START EXTRACT

PPAOT predictor: ARKA-RASTR strategy-driven rodent acute oral toxicity prediction for pyrazole and pyrrolidine scaffolds-based chemicals with intelligent mechanistic interpretation
摘要
Pyrazole and pyrrolidine represent two classes of high-frequency nitrogen-containing “privileged scaffolds” in drug discovery and industrial chemicals; however, their potential acute toxicity poses significant challenges to clinical translation and industrial application. This study aims to establish systematic prediction models for the acute oral toxicity of the two scaffolds in rats and mice, strictly adhering to OECD guidelines. Based on experimental data for 552 compounds collected from PubChem, we calculated 2D molecular descriptors and systematically compared the performance of several modeling strategies, traditional 2D-QSTR, q-RASTR, Hybrid-ARKA, and ARKA-RASTR and six machine learning (ML) algorithms. The results demonstrated that the ARKA-RASTR framework yielded the most superior performance. It not only outperformed other methods in external validation but also effectively overcame the internal stability issues often associated with conventional q-RASTR approaches, with all validation metrics exceeding the most stringent international standards. In terms of mechanistic interpretation, this study innovatively employed the ARKA-RASTR model for intelligent physical mechanism analysis, dynamically linking variable importance to specific toxicity intensity ranges, thereby significantly enhancing model interpretability. Finally, the optimized models were applied to the virtual screening of 18,000 real world compounds lacking experimental values. Through applicability domain (AD) assessment, we provided prioritized lists of the top ten potential high- and low-toxicity candidates for each scaffold. We also developed an online web-based predictor: PPAOT (Pyrazole-Pyrrolidine-Acute Oral Toxicity), enabling one-stop toxicity prediction. By leveraging advanced data fusion strategies, this study offers robust tools and clear guidance for the early safety assessment and structural optimization of nitrogen-containing heterocyclic drugs and chemicals.

END EXTRACT

Per the abstract, how many compounds supplied the experimental data for the models, and from what source? The material after this abstract is separate from it.

START RAW DATA

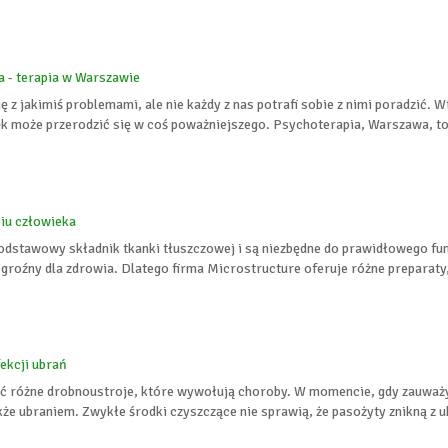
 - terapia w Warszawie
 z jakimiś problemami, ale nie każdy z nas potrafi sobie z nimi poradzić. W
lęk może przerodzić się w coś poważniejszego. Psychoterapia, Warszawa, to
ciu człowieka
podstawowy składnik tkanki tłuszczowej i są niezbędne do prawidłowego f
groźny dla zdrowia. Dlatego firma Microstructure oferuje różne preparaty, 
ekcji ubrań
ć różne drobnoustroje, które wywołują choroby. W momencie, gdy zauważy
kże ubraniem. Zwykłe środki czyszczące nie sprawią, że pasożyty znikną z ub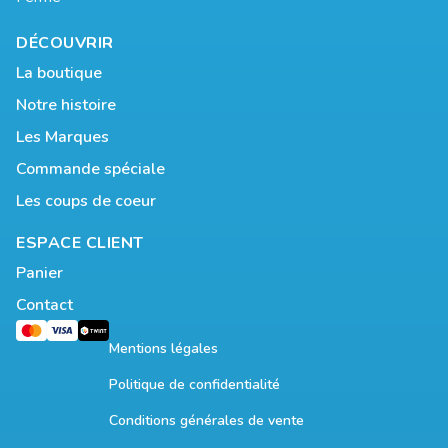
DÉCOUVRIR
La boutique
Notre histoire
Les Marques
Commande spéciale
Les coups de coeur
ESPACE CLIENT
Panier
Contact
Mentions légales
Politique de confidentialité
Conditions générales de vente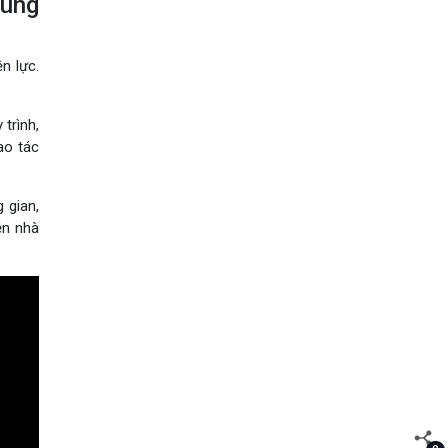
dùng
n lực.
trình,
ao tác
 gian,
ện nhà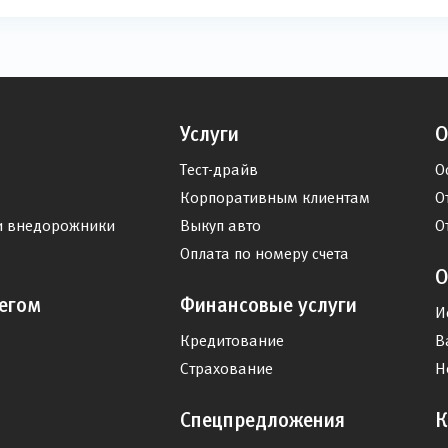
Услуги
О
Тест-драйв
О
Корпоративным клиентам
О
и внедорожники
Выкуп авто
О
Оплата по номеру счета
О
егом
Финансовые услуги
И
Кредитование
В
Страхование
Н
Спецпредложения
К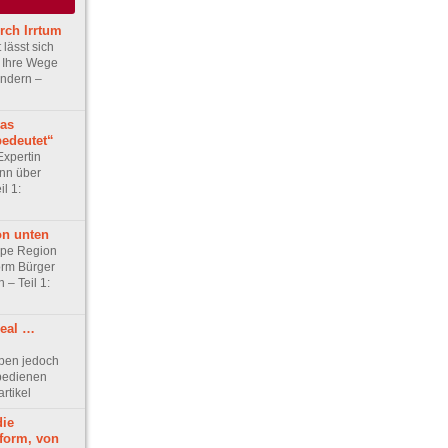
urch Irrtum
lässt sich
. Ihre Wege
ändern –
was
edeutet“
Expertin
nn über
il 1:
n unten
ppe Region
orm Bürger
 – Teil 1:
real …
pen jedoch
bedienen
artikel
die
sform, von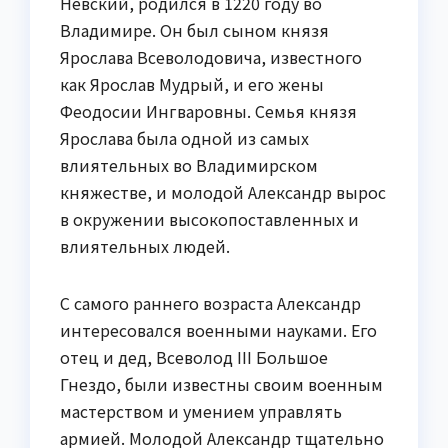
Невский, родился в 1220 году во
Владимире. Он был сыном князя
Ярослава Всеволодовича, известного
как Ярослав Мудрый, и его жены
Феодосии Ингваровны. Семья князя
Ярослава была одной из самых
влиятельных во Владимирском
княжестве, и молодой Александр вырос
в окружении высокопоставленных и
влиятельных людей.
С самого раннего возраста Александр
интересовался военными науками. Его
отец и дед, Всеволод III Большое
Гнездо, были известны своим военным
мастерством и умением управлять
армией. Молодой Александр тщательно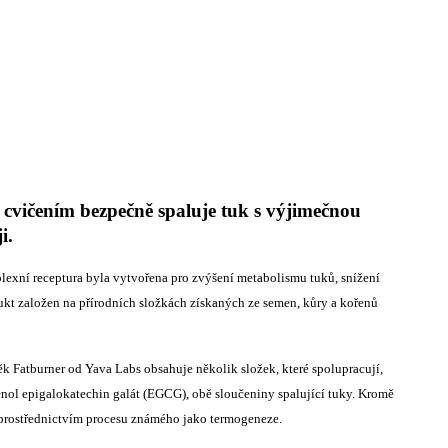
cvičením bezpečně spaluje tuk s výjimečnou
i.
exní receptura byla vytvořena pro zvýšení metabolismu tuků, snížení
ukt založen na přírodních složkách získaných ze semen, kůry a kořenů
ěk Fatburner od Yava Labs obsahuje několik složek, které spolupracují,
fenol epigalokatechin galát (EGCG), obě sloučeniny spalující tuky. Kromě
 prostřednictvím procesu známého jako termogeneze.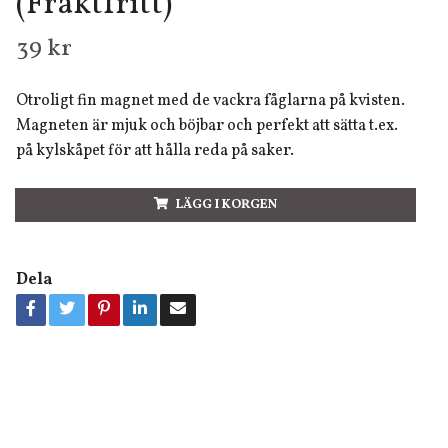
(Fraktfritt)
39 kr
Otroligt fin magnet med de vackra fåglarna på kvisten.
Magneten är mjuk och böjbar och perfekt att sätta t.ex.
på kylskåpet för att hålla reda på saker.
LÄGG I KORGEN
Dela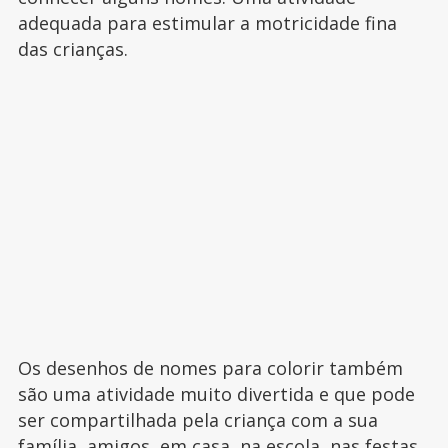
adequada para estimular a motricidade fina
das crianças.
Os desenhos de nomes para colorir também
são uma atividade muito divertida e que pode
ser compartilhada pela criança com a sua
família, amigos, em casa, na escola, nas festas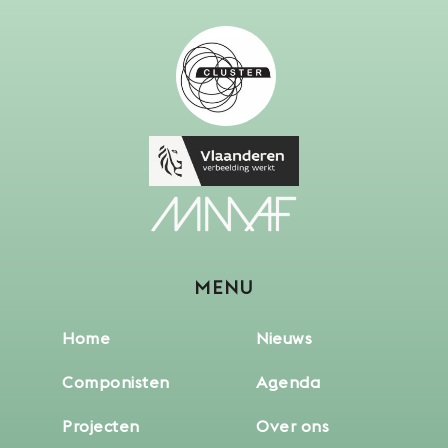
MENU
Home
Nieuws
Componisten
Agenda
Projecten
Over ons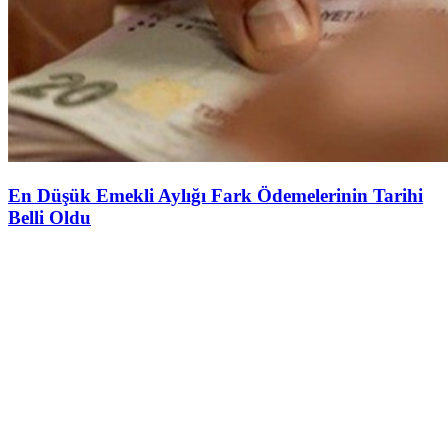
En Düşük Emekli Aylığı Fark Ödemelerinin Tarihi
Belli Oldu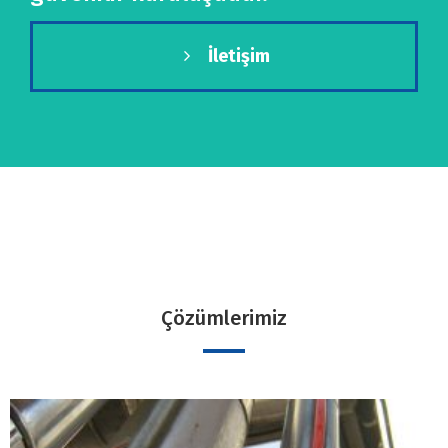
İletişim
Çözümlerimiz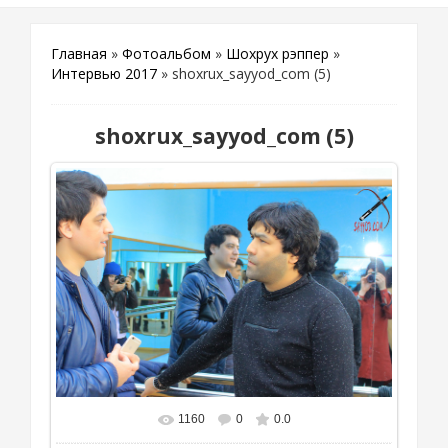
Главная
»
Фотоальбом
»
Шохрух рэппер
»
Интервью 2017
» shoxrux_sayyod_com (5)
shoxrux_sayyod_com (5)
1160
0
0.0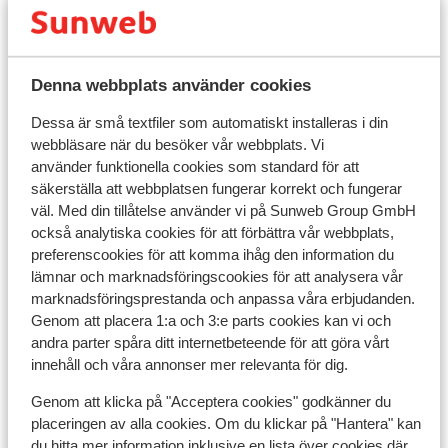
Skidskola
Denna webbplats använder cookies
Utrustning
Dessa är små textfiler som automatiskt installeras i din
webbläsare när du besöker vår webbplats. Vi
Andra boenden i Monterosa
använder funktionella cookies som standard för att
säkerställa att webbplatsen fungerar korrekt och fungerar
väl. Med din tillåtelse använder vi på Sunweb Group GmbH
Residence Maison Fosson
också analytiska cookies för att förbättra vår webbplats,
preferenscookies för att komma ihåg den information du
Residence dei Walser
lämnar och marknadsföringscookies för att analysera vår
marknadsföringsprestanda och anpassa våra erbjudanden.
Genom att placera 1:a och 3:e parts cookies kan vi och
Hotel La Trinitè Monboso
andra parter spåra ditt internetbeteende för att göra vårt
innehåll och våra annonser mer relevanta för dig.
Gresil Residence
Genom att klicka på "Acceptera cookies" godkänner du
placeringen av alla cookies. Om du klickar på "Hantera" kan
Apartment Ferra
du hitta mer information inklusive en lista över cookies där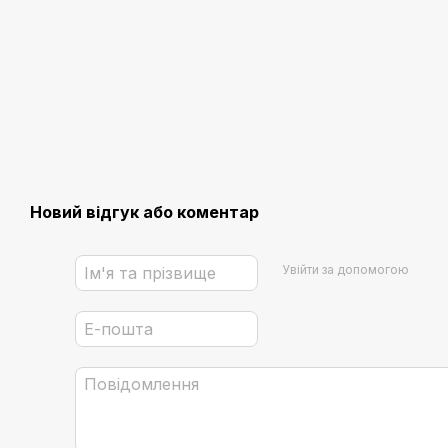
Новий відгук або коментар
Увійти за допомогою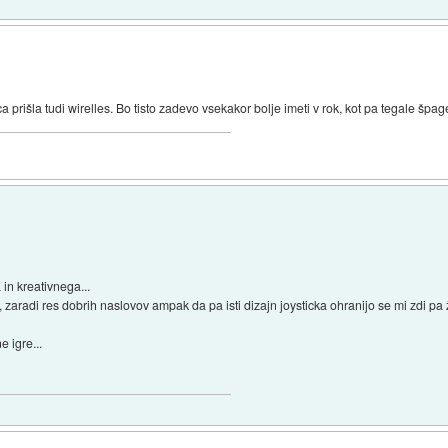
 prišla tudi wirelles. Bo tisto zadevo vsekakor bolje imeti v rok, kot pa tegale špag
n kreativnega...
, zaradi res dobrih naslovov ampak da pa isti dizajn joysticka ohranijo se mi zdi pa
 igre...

END RAW DATA

→ RESULT
552 compounds, with data collected from PubChem.